◆ Document passage:
┌──

Home business tax deductions are available if you can show your intention is to make a profit. Expenses must be reasonable and backed up with support documentation. This concept is called reasonable expectation of profit. # 1 Rule - If you want to be Audit Ready No receipt or source document … No deduction!
Learn what it means when you sign your tax return. What's New for Home Business Taxes Before we get started, it’s helpful to know what is new for the 2011/2012 income tax year ... and how it may affect your home business taxes. The small business hiring credit is a "one-time credit of up to $1,000 based on the increase in an employer's employment insurance (EI) premiums paid for 2011 over those paid for 2010." You qualify if your 2010 EI premiums were $10,000 or less and you experienced an increase in premiums in 2011. Accelerated CCA for class 29 manufacturing and processing equipment has been continued for 2012 and 2013. If you are in a partnership with less than 6 partners, be aware of the new filing requirements for the T5013 Partner Information Return. The focus is no longer on size but on the nature and financial activities of the partnership. As an unincorporated business owner, you are taxed on your profit not your gross business income nor how much cash you withdrew from your business. Owner's drawings are reported at the bottom of page 3 of Form T2125 in the equity section along with owner's contributions and business liabilities. These numbers are not part of your tax calculation.

└──

Answer these questions from the home business tax text:
1. What is the concept called that requires expenses to be reasonable and supported by documentation?
2. What is the maximum amount of the small business hiring credit?
3. Where on Form T2125 are owner's drawings reported?
Answer from the home business tax text only.

Data items
┌──

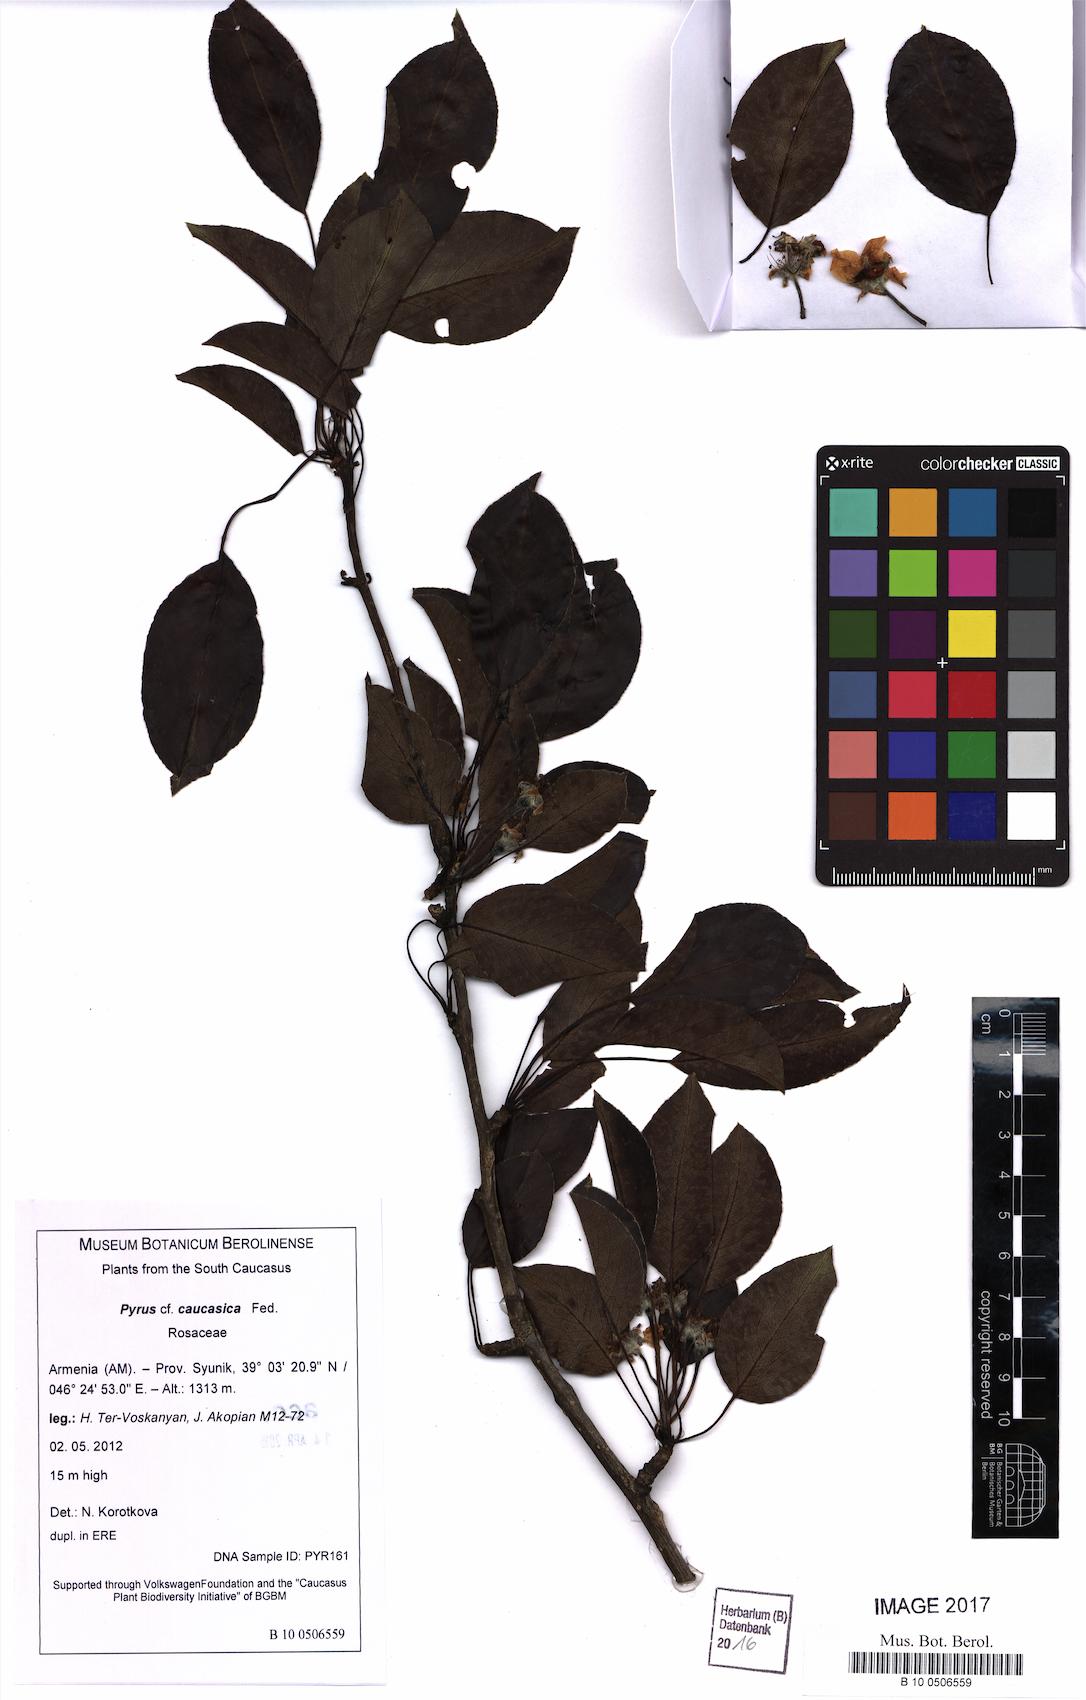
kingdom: Plantae
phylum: Tracheophyta
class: Magnoliopsida
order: Rosales
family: Rosaceae
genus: Pyrus
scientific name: Pyrus communis
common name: Pear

└──

◆ Written answer:
1. Reasonable expectation of profit.
2. Up to $1,000.
3. At the bottom of page 3, in the equity section.